[Extracted data entries]

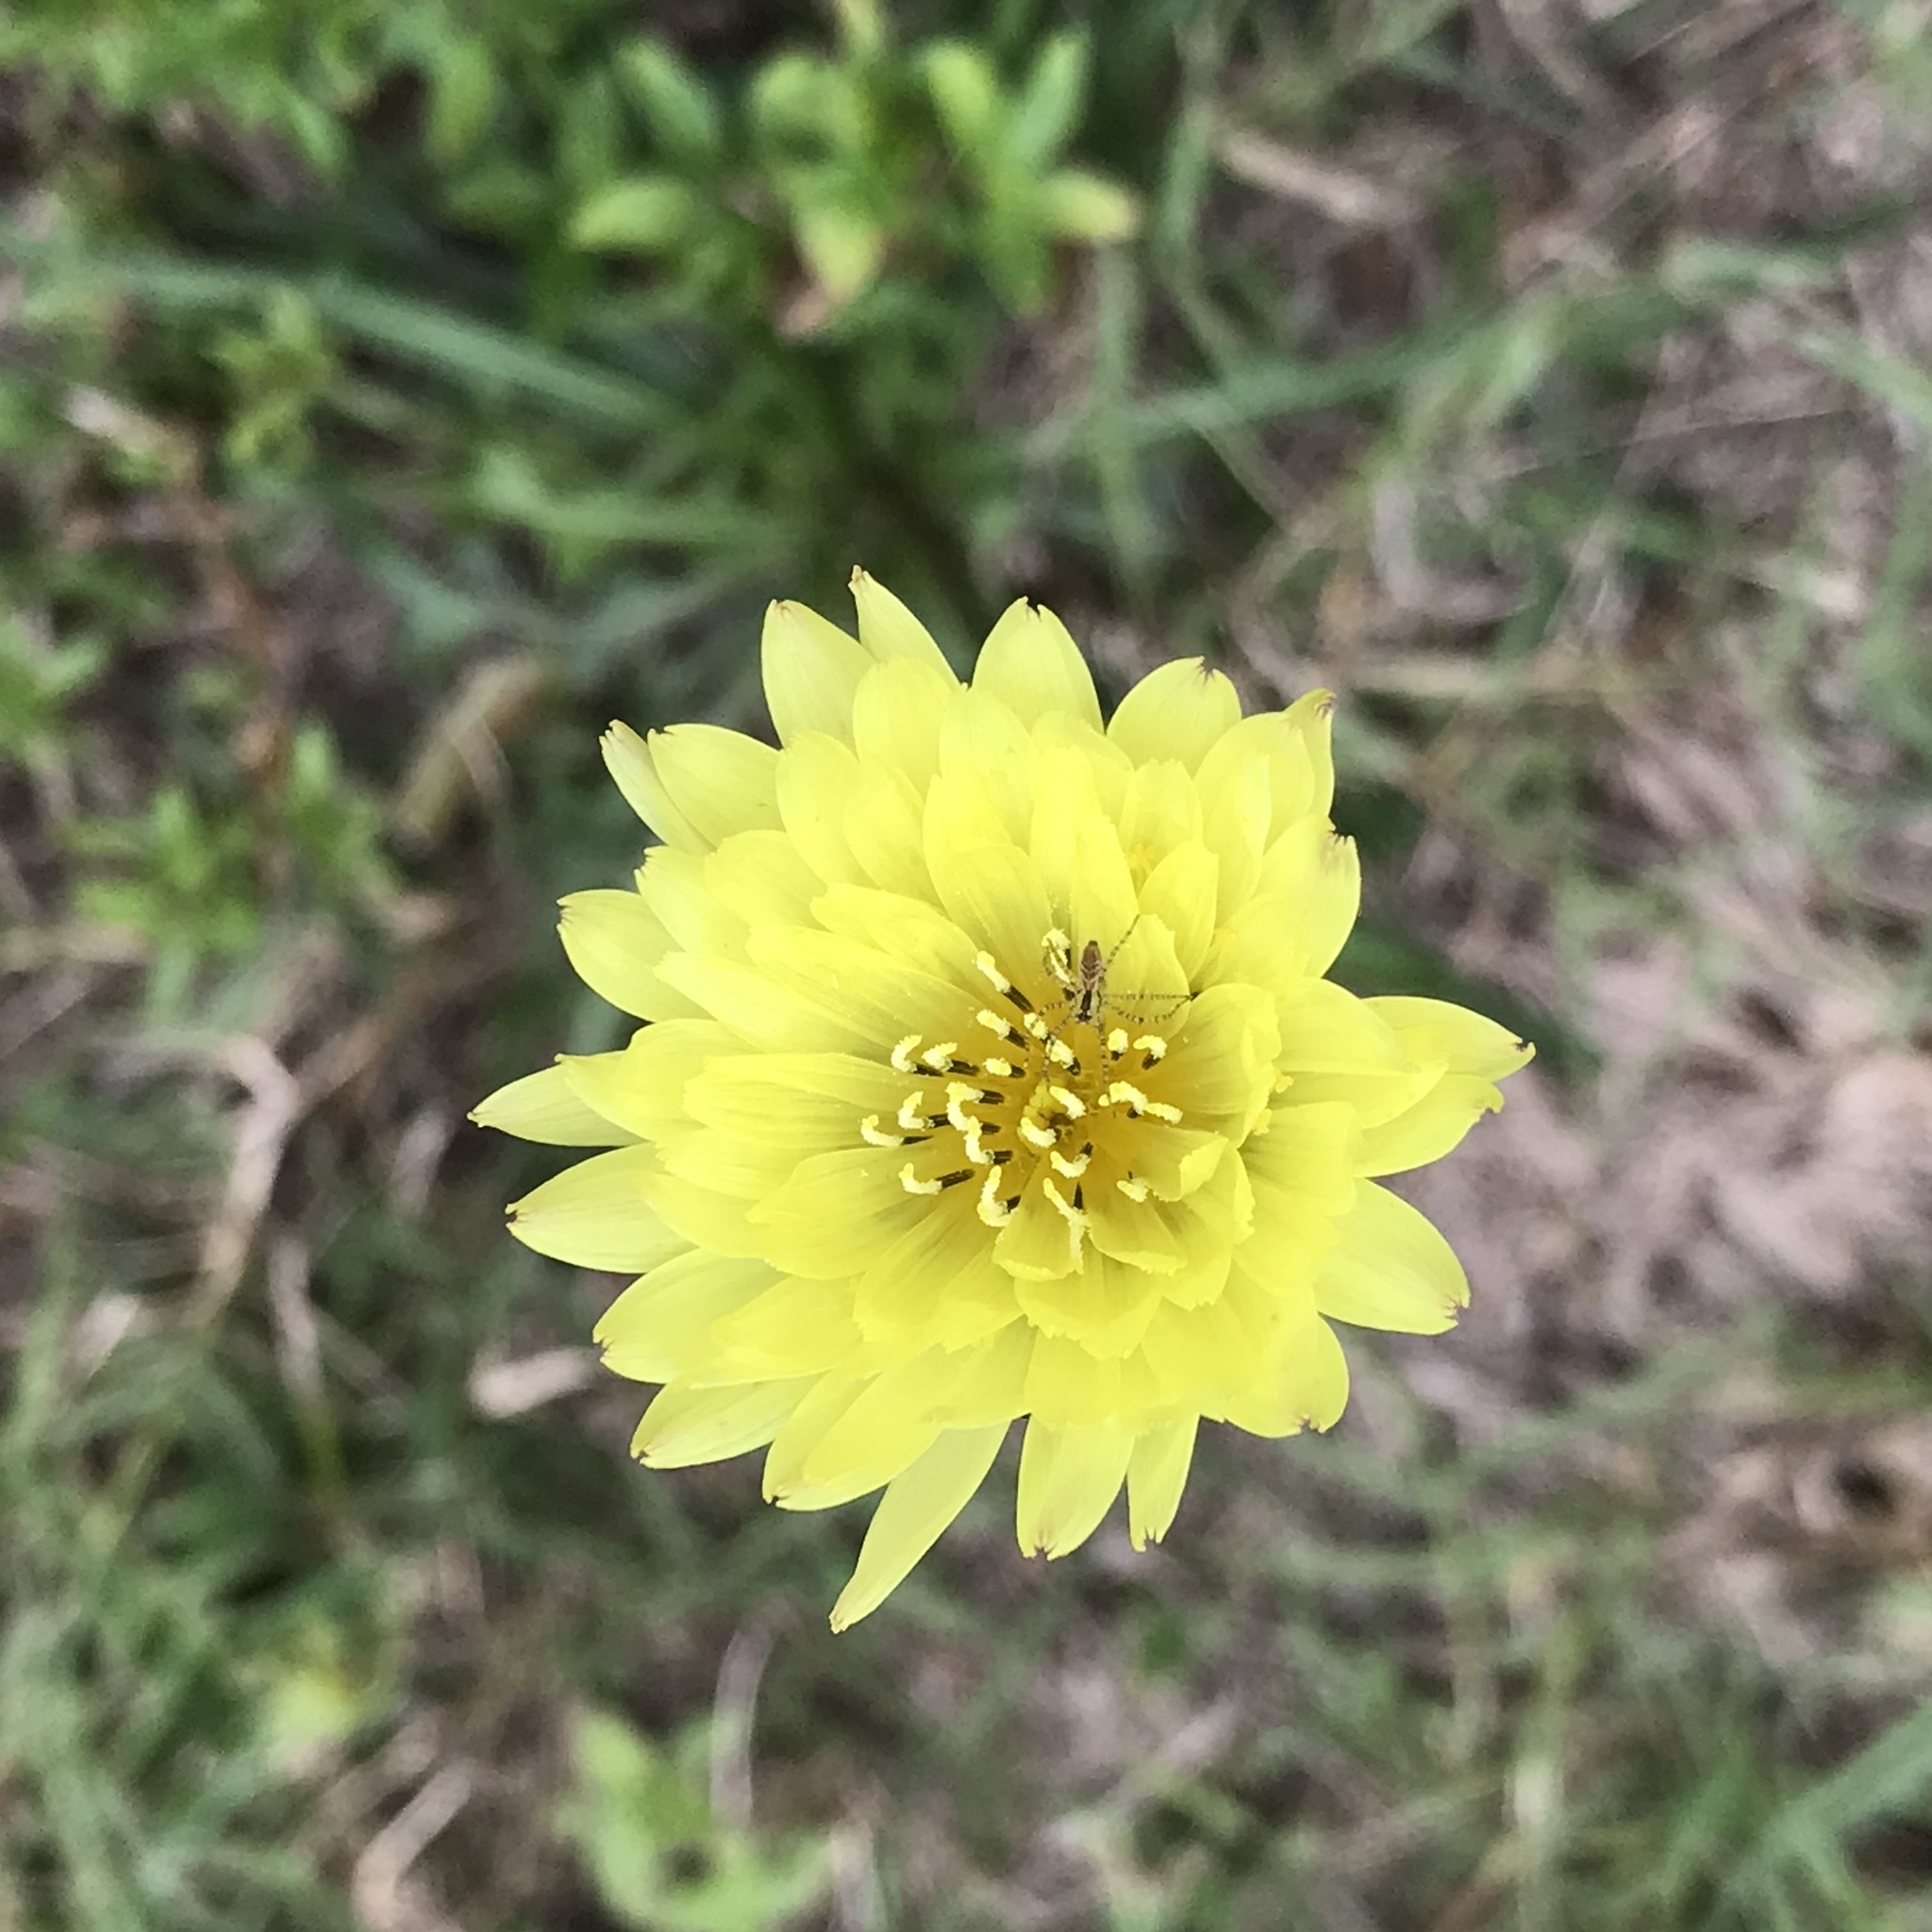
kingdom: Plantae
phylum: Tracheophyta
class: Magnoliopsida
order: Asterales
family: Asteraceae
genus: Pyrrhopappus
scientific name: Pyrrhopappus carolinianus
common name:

* * *

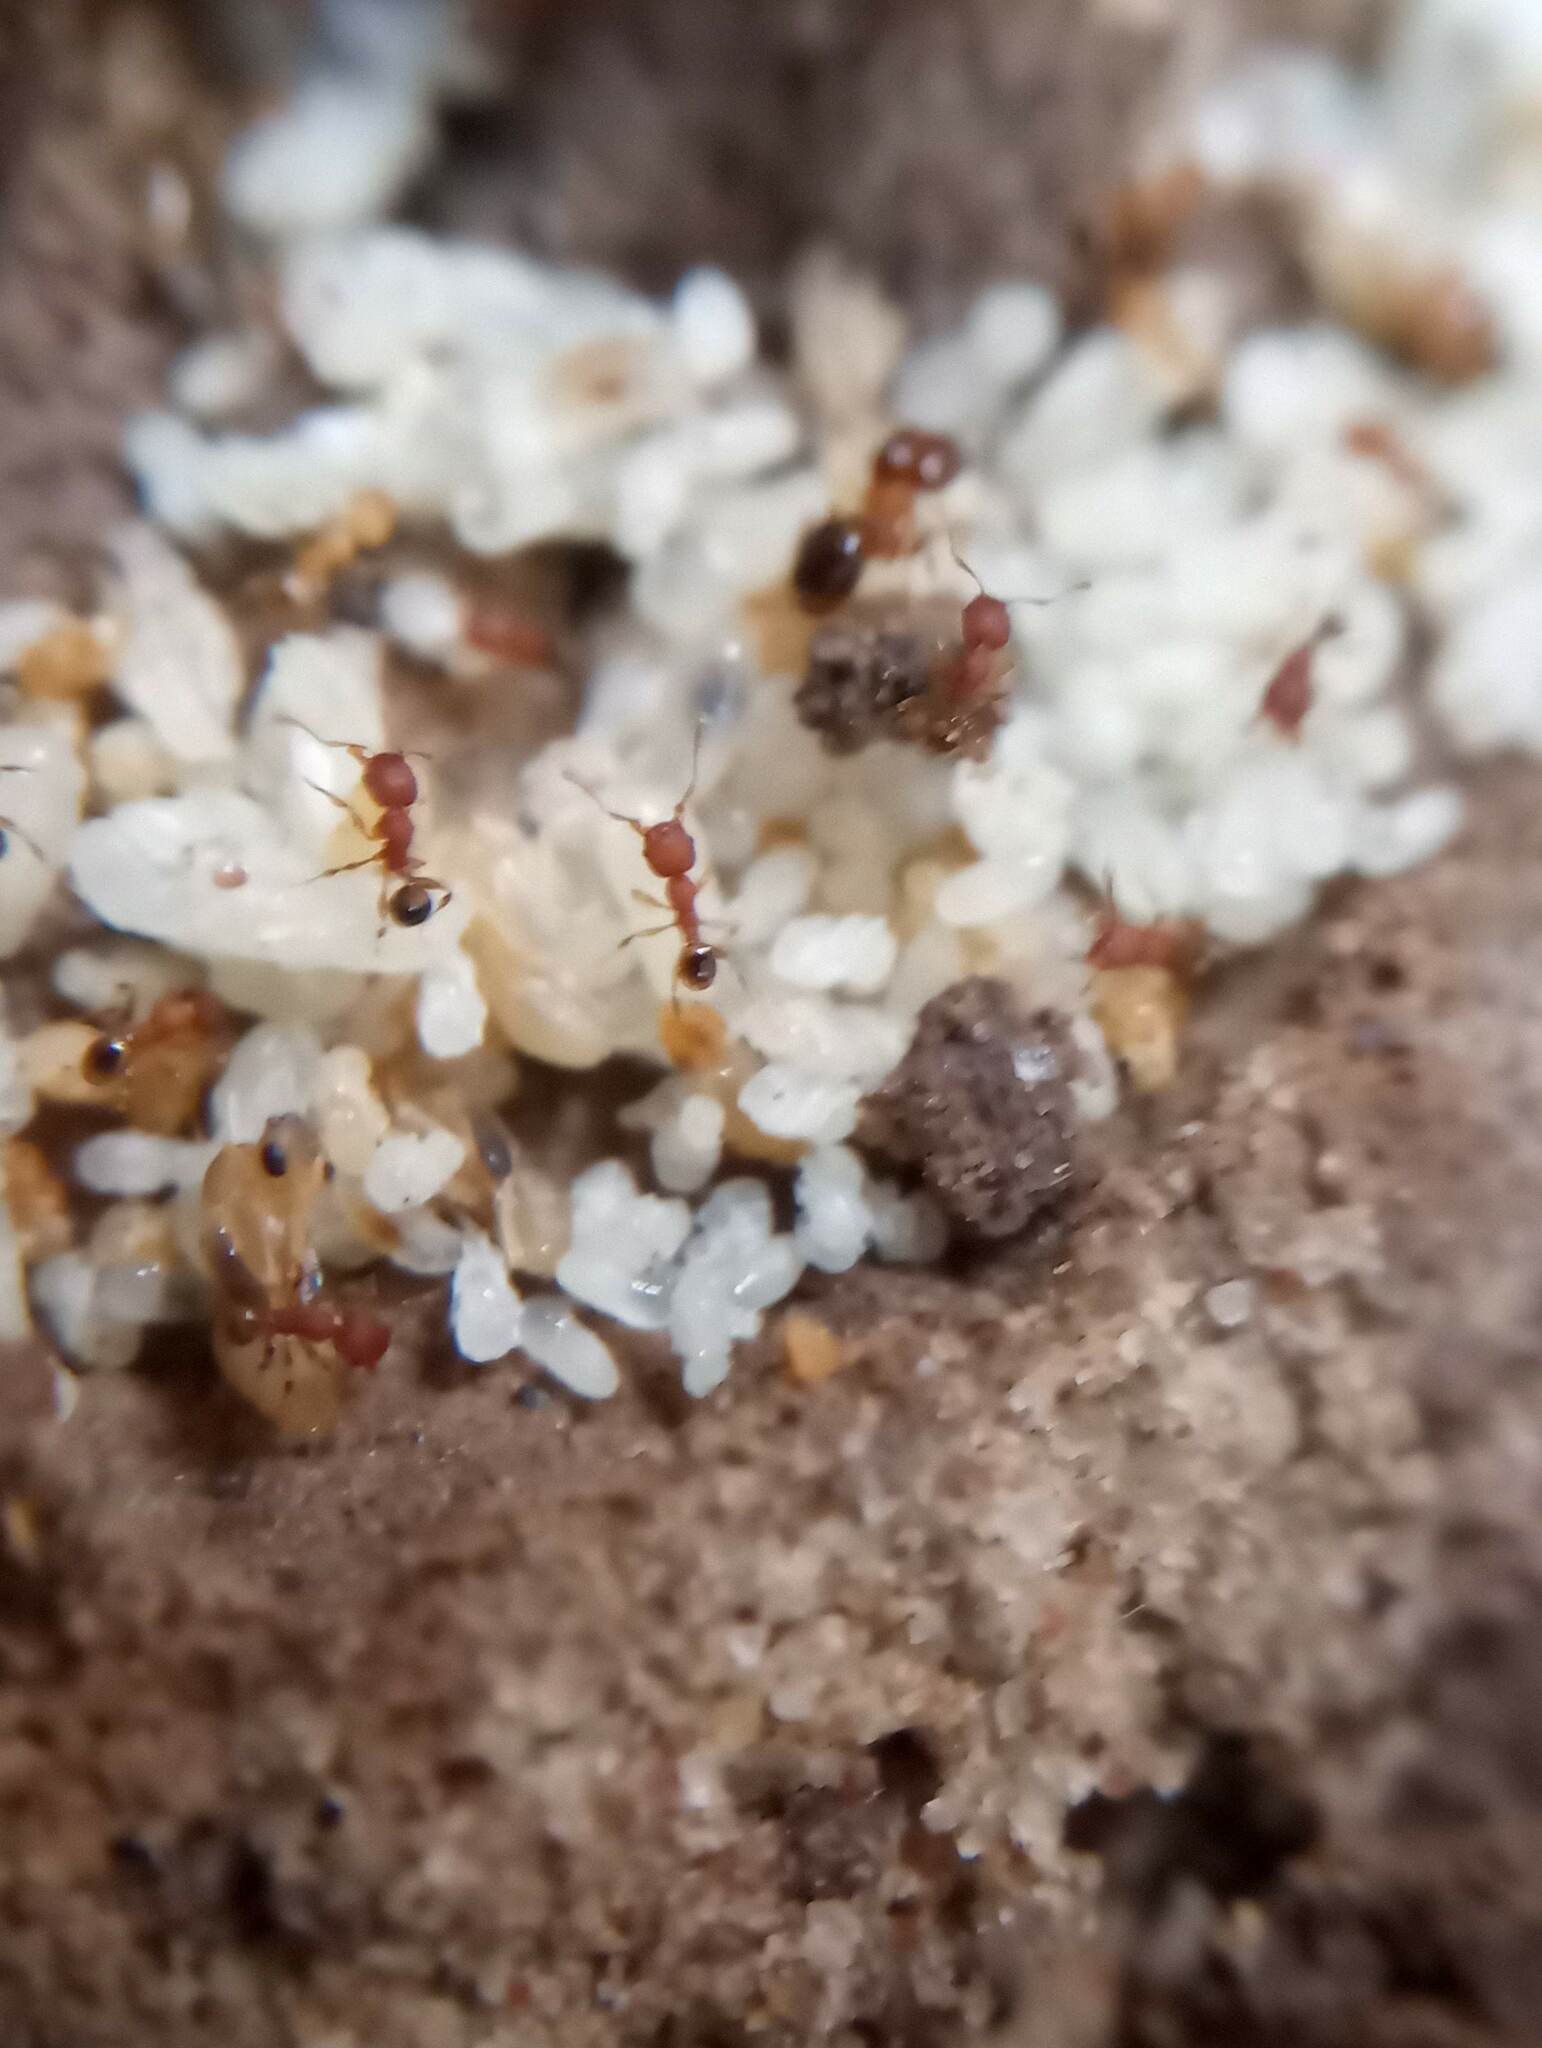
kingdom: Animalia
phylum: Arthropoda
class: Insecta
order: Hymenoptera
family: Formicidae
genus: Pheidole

*Exercise goal*.
Render every line of the data from the one containing "kingdom: Plantae" down to the one containing "scientific name: Pyrrhopappus carolinianus", both ends included, as a JSON list of strings with one string per line and blank lines omitted.

*Complete response*.
[
  "kingdom: Plantae",
  "phylum: Tracheophyta",
  "class: Magnoliopsida",
  "order: Asterales",
  "family: Asteraceae",
  "genus: Pyrrhopappus",
  "scientific name: Pyrrhopappus carolinianus"
]